If the cooler weather makes you want to spend more time indoors, it’s a perfect time to check out some of the city’s local galleries. Here’s a look at some of the exhibitions worth checking out in New West this month.
Landscape Portraits by Leslie Poole
Works by New Westminster-based artist Leslie Poole have been featured in exhibitions and collections internationally, including one-person shows in Los Angeles, Chicago and San Francisco – but this month some his pieces are on display right here in New West. Poole, who is considered one of Canada’s most extensively exhibited artists, is now bringing his solo exhibition, Landscape Portraits, to local art enthusiasts.
“For the past 40 years, I have turned again and again to the solace and the threat of land. Early paintings explored wilderness unmarked by even a telephone wire. Later I stopped looking from afar — moved closer to the landscape as though I lived within it — and painted it with its indicators of human, animal and architectural intrusion,” said Poole in an artist statement. “In Landscape Portraits, I present issues of nature vs. man in order to reconstruct their relationship. This is the role of painting: to present in a non-discursive way elements of our human concerns so that intuition has a role in connecting information which threatens to disastrously disconnect.”
- When: Landscape Portraits by Leslie Poole is on until Thursday, Nov. 30
- Where: Plaskett Gallery and North Wing Galleries in the Eighth & Eight Creative Spaces at Massey Theatre, 735 Eighth Ave.
- Details: Free admission, Tuesday to Friday, 1 to 4 p.m.
A Visual Arts Dialogue on Death & Dying
Century House and New West Hospice have joined forces on an exhibit of visual arts pieces connected to the theme of death, dying, grief and loss – with the goal of fostering a dialogue about a topic that our culture tends to keep all too silent. It's part of the Dialogue on Death and Dying.
- When: Until Monday, Nov. 20
- Where: Century House art gallery, 620 Eighth St.
Changing the Conversation
Changing the Conversation (CTC) is a three-year project that examines how public spaces and public art can facilitate a healthier discourse about housing in the community. It features the work of CTC artists in residence Amal Ishaque and PJ Patten and community members in New Westminster with lived experiences of housing insecurity.
“This exhibit centres the intersectional, multi-faceted stories that exist on the frontlines of the housing crisis,” said a notice about the exhibition.
- When: Until Wednesday, Nov. 22
- Where: Community Art Gallery in Anvil Centre, 777 Columbia St.
- Details: Free
Nostalgia by Frederick Popowich
Frederick Popowich, a New West-based photographer, is currently exhibiting works in Nostalgia, an ongoing project that explores historical artifacts in conflict with the present and questions the relationship of past to present.

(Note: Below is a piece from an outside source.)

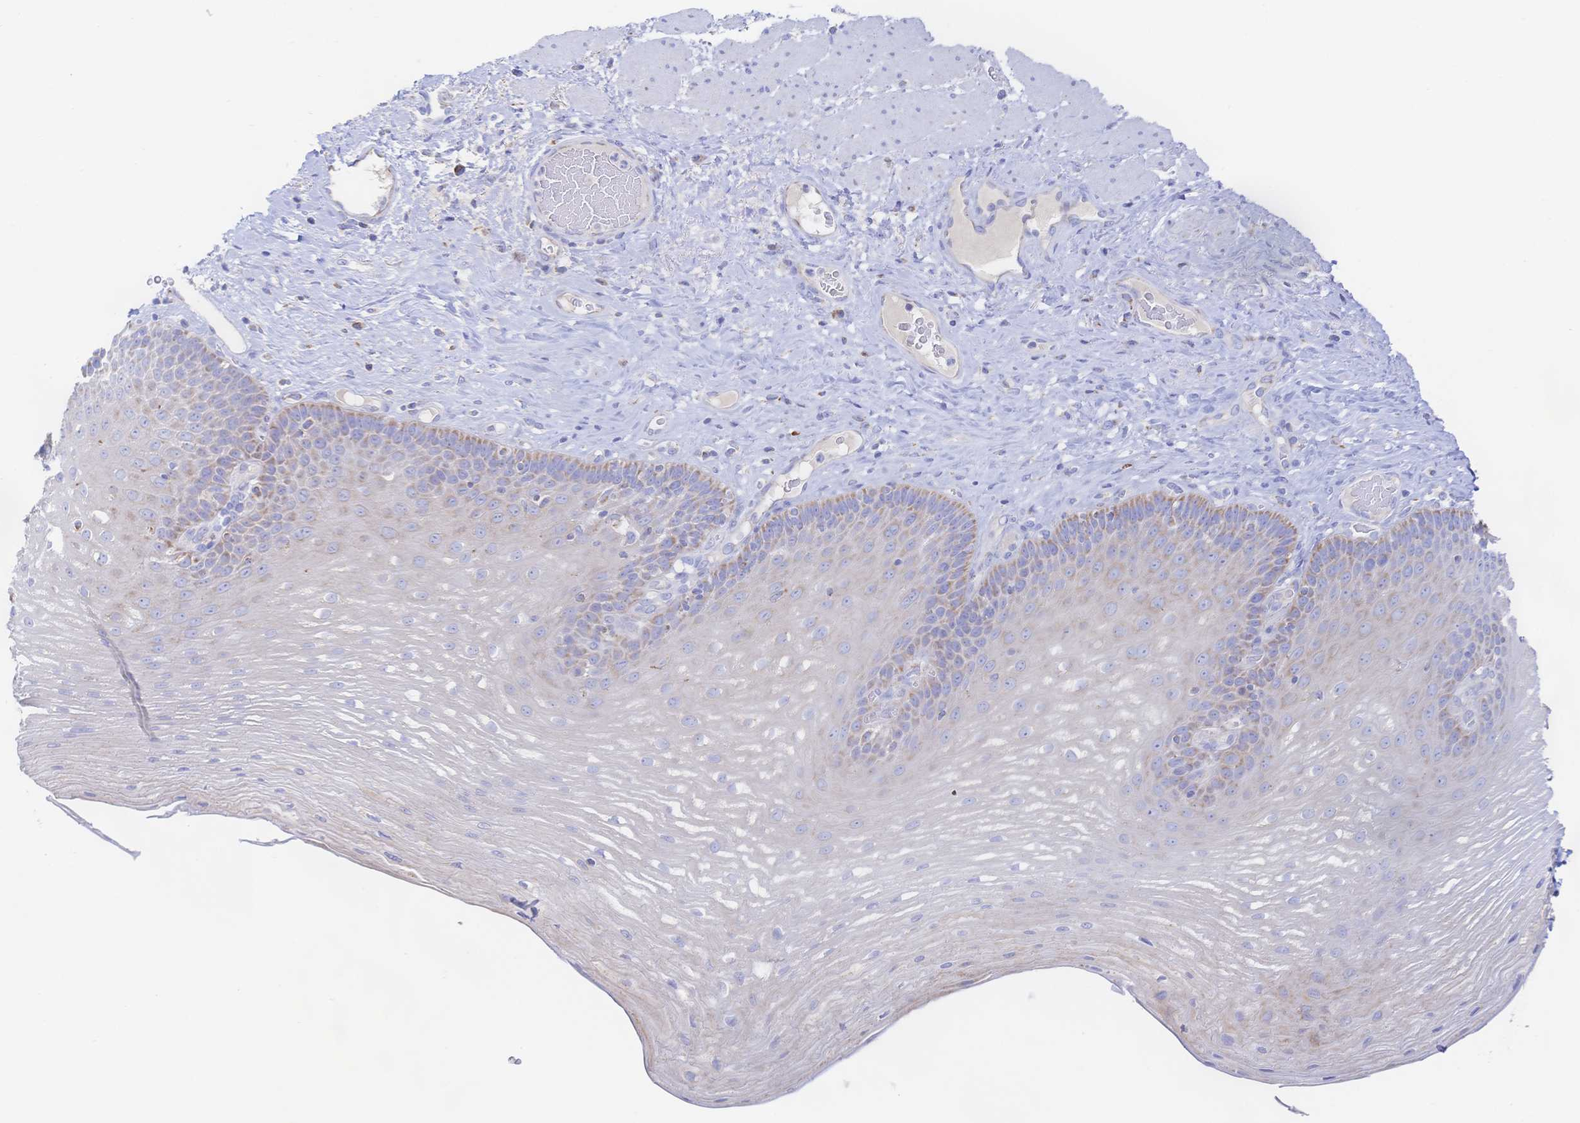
{"staining": {"intensity": "weak", "quantity": "<25%", "location": "cytoplasmic/membranous"}, "tissue": "esophagus", "cell_type": "Squamous epithelial cells", "image_type": "normal", "snomed": [{"axis": "morphology", "description": "Normal tissue, NOS"}, {"axis": "topography", "description": "Esophagus"}], "caption": "The immunohistochemistry (IHC) histopathology image has no significant expression in squamous epithelial cells of esophagus.", "gene": "SYNGR4", "patient": {"sex": "male", "age": 62}}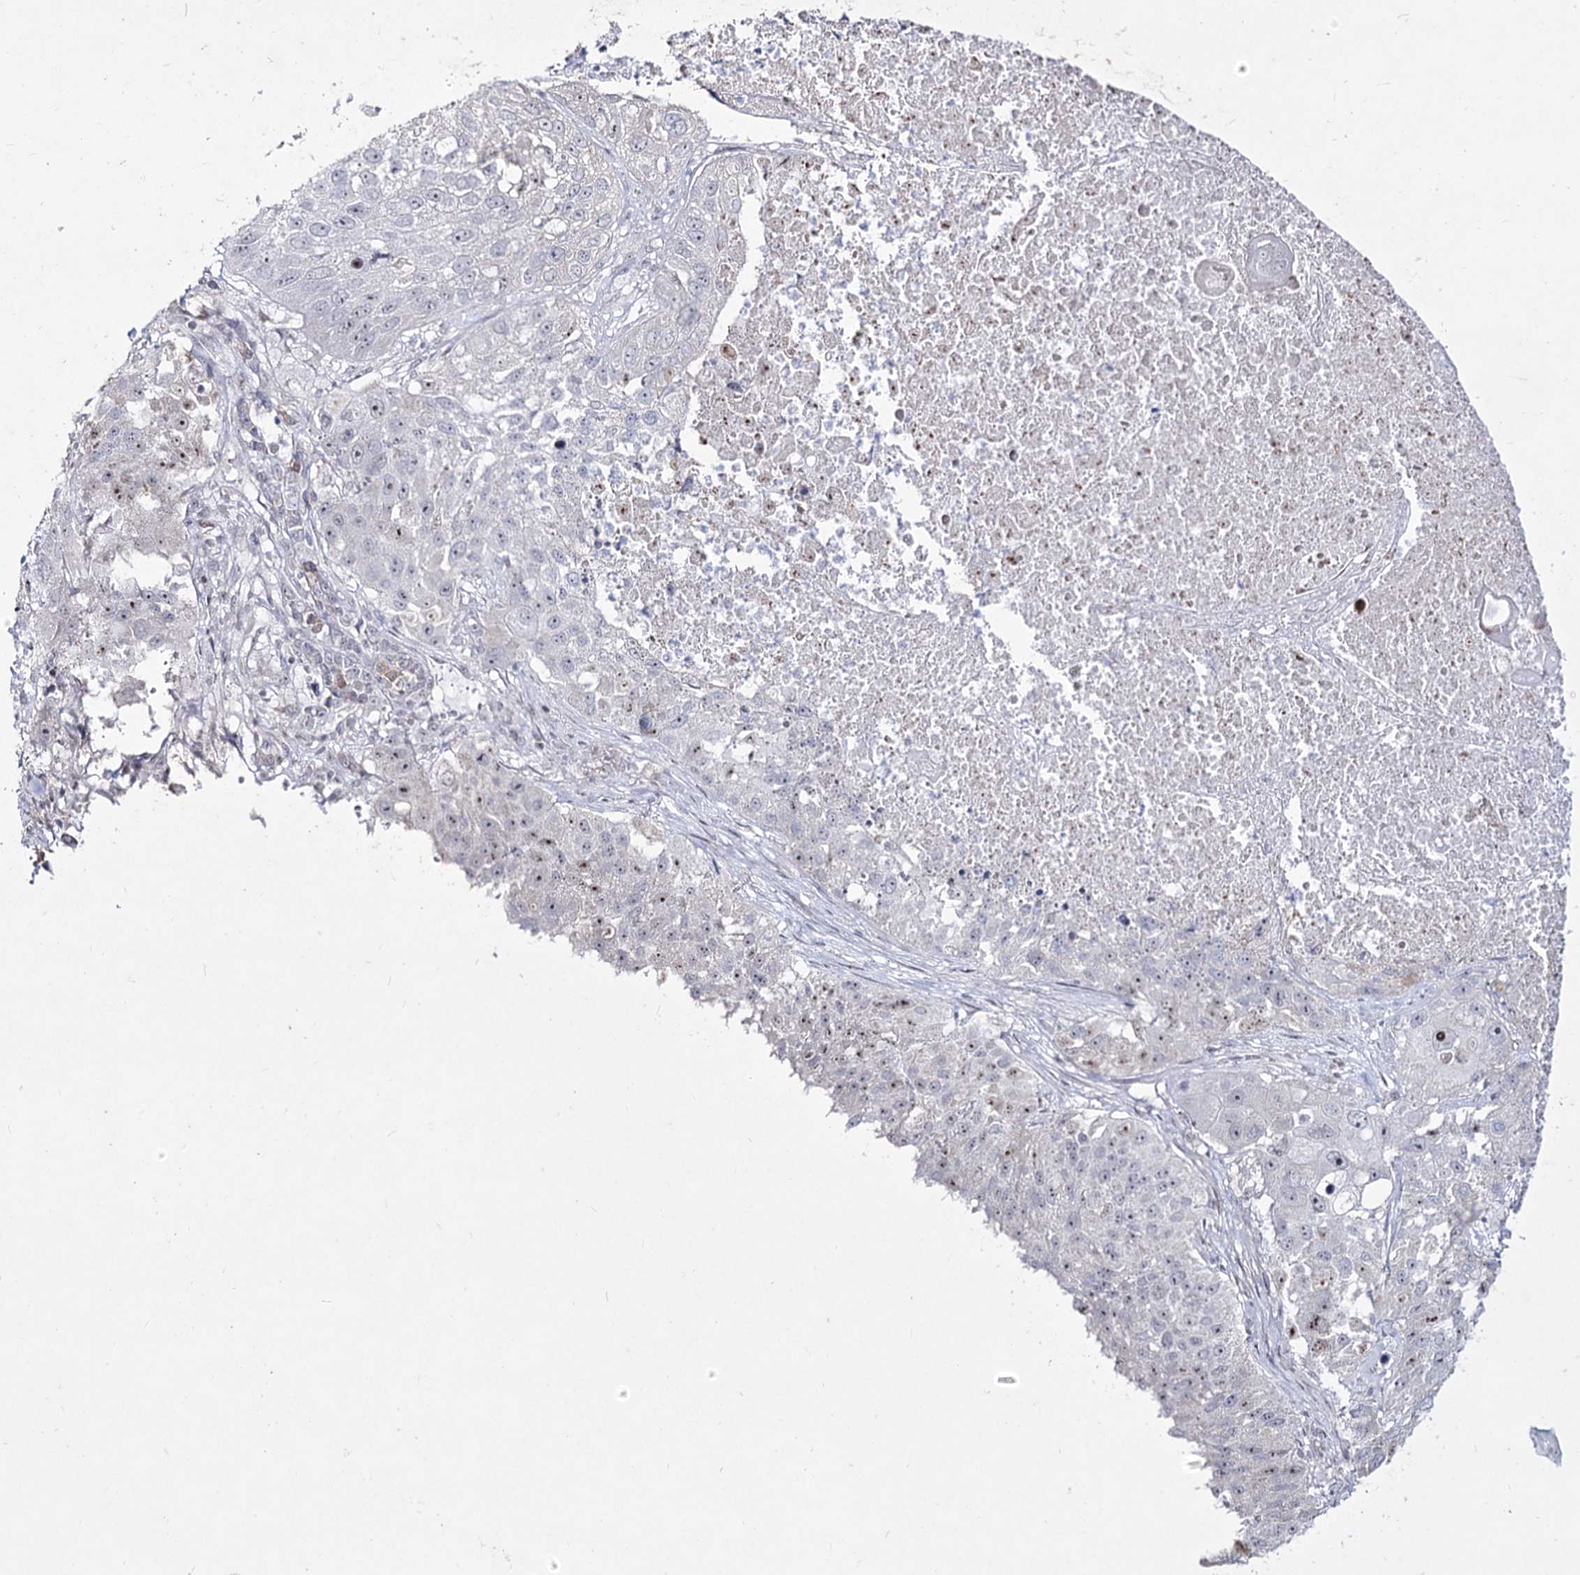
{"staining": {"intensity": "moderate", "quantity": "<25%", "location": "nuclear"}, "tissue": "lung cancer", "cell_type": "Tumor cells", "image_type": "cancer", "snomed": [{"axis": "morphology", "description": "Squamous cell carcinoma, NOS"}, {"axis": "topography", "description": "Lung"}], "caption": "Immunohistochemical staining of lung cancer shows moderate nuclear protein staining in approximately <25% of tumor cells.", "gene": "DDX50", "patient": {"sex": "male", "age": 61}}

“Nostalgia attempts to address and acknowledge the sweeping changes we live in the midst of, materially, culturally, politically,” said an artist’s statement. “It is a project that exploits the photographic medium’s distinctive ability to record history, to provide material testimony to what once was and what remains, but here in a way that emphasizes the irretrievability of the past. These are subjects that have lost their original function and evolved into something else, into emblems of past experience, objects that have now become reservoirs of lost memories and sensations, and of a sense of nostalgia for something that no longer exists.”
- When: Nov. 1 to 26
- Where: Gallery at Queen’s Park, Centennial Lodge
- Details: The gallery is open Wednesday to Sunday, 10 a.m. to 2 p.m. On Sunday, Nov. 19, Popowich will be at the gallery from 1 to 3 p.m. for an artist talk and slide show exploring some of the formative influences and esthetic intentions behind the Nostalgia project.
MEASURE
MEASURE reflects on the interconnections of time, light, colour, season, the movement of celestial bodies, and how we perceive the measure of all these things. This exhibition features works by seven artists working at the intersection of science, art and technology.
- When: Until Dec. 10
- Where: New Media Gallery in Anvil Centre, 777 Columbia St.
- Details: The New Media Gallery is open /Wednesday to Sunday (10 a.m. to 5 p.m.) and Thursday (10 a.m. to 8 p.m.), and is closed Monday and Tuesday.